> _Task A_:
Translate the following sentence from the Spice Bazaar passage below into Spanish: "The word mısır has a double meaning in Turkish: "Egypt" and "maize"."
> _Task B_:
List every name by which the Spice Bazaar passage below calls the bazaar, including the mistaken translation it mentions.
> _Task C_:
Go on with the Spice Bazaar passage below, starting after its final sentence.

> _Exercise passage_:
Covered Market in Istanbul, Turkey

The Spice Bazaar (Mısır Çarşısı, meaning "Egyptian Bazaar") in Istanbul, Turkey, is one of the largest bazaars in the city. Located in the Eminönü quarter of the Fatih district, it is the most famous covered shopping complex after the Grand Bazaar.

==History==
There are several documents suggesting that the name of the bazaar was first "New Bazaar". Then it got its name "Egyptian Bazaar" (Mısır Çarşısı) because it was built with the revenues from the Ottoman eyalet of Egypt in 1660. The word mısır has a double meaning in Turkish: "Egypt" and "maize". This is why sometimes the name is wrongly translated as "Corn Bazaar". The bazaar was (and still is) the center for spice trade in Istanbul, but in recent years shops of other types are gradually replacing the sellers of spices.

The building itself is part of the külliye (complex) of the New Mosque. The revenues obtained from the rented shops inside the bazaar building were used for the upkeeping of the mosque.

> _Information shown_:
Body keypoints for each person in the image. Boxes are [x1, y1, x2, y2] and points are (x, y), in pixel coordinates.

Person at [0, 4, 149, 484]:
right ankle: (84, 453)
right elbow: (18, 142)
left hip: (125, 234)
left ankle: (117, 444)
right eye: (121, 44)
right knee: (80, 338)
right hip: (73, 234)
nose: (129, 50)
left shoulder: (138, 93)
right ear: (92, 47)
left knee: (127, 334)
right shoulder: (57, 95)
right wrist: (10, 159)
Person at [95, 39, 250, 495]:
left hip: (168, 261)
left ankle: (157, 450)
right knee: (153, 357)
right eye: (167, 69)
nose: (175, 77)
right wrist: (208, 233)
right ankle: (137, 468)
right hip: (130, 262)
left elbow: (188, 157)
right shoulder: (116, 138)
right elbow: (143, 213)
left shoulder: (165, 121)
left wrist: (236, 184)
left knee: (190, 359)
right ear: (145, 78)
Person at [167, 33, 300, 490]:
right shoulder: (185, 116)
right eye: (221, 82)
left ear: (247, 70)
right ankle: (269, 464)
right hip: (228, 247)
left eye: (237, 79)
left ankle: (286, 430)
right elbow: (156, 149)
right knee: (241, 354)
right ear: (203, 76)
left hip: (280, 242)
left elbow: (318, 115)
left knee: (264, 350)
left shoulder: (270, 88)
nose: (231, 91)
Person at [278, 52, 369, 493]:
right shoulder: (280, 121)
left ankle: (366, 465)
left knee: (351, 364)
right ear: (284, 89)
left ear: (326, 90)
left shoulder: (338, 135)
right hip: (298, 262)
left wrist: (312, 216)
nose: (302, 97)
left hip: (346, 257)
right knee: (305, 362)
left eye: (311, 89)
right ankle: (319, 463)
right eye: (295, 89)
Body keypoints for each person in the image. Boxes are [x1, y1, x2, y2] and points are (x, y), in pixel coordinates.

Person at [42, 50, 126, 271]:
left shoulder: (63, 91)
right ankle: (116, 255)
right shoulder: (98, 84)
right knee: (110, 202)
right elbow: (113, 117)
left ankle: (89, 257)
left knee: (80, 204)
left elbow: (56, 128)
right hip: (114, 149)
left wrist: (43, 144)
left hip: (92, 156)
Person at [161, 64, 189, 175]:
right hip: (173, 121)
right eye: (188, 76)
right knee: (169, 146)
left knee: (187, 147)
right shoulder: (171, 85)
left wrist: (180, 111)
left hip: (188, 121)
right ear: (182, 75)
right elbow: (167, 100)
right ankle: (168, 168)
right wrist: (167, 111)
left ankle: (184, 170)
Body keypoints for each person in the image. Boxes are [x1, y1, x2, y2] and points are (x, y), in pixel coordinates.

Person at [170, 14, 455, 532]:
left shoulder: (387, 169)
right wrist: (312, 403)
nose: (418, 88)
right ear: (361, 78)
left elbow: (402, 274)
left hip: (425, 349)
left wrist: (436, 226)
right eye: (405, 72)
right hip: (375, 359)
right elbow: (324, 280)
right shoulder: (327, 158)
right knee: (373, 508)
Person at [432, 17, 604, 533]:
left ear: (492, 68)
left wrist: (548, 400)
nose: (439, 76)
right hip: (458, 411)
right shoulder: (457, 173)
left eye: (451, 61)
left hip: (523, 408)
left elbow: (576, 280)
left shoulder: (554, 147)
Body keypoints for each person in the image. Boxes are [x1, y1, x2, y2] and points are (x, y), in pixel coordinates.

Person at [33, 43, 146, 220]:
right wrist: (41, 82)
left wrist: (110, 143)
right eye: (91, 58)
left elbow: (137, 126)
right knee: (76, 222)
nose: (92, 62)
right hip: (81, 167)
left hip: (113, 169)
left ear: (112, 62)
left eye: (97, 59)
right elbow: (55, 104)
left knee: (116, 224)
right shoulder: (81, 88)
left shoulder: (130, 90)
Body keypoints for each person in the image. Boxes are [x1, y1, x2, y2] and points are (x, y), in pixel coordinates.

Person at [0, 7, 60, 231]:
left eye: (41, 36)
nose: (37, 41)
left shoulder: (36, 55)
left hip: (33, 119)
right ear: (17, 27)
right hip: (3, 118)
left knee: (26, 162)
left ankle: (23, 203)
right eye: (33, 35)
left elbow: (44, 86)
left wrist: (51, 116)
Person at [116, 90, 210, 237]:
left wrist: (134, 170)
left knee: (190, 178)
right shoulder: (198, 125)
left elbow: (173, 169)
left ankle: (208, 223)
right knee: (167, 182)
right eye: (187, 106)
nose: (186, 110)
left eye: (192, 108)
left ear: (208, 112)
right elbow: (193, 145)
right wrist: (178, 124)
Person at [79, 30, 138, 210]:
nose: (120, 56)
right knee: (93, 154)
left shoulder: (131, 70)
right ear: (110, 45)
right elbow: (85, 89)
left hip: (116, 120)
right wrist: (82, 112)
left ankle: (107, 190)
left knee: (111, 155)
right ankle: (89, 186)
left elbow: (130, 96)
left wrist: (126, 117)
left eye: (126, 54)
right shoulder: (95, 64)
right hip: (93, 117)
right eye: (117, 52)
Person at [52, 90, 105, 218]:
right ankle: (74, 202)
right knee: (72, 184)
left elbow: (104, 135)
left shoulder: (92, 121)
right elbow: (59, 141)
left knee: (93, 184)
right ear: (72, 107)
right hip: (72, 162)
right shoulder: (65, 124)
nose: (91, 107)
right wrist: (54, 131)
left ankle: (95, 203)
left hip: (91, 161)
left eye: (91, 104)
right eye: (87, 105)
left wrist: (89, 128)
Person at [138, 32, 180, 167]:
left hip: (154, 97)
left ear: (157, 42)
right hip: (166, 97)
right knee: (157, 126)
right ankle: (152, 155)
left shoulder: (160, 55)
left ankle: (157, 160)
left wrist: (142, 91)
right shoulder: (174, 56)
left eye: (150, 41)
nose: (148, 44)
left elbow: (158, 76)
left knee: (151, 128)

> _Written answer A_:
La palabra mısır tiene un doble significado en turco: «Egipto» y «maíz».

> _Written answer B_:
Spice Bazaar
Mısır Çarşısı
Egyptian Bazaar
New Bazaar
Corn Bazaar

> _Written answer C_:
The structure was designed by the court architect Koca Kasım Ağa, but the construction works began under the supervision of another court architect, Mustafa Ağa, in the last months of 1660; following Istanbul's Great Fire of 1660 that began on 24 July 1660 and, lasting for slightly more than two days (circa 49 hours, according to the chronicles of Abdi Pasha), destroyed many neighbourhoods in the city. A major rebuilding and redevelopment effort started in the city following the fire, which included the resumption of the New Mosque's construction works in 1660 (halted between 1603 and 1660, the construction of the mosque was ultimately completed between 1660 and 1665) and the beginning of the Spice Bazaar's construction in the same year (all buildings in the New Mosque külliye, including the Spice Bazaar, were commissioned by Sultana Turhan Hatice, the Valide Sultan (Queen Mother) of Sultan Mehmed IV.)

==Egyptian Bazaar today==
Spice Bazaar has a total of 85 shops selling spices, Turkish delight and other sweets, jewellery, souvenirs, and dried fruits and nuts.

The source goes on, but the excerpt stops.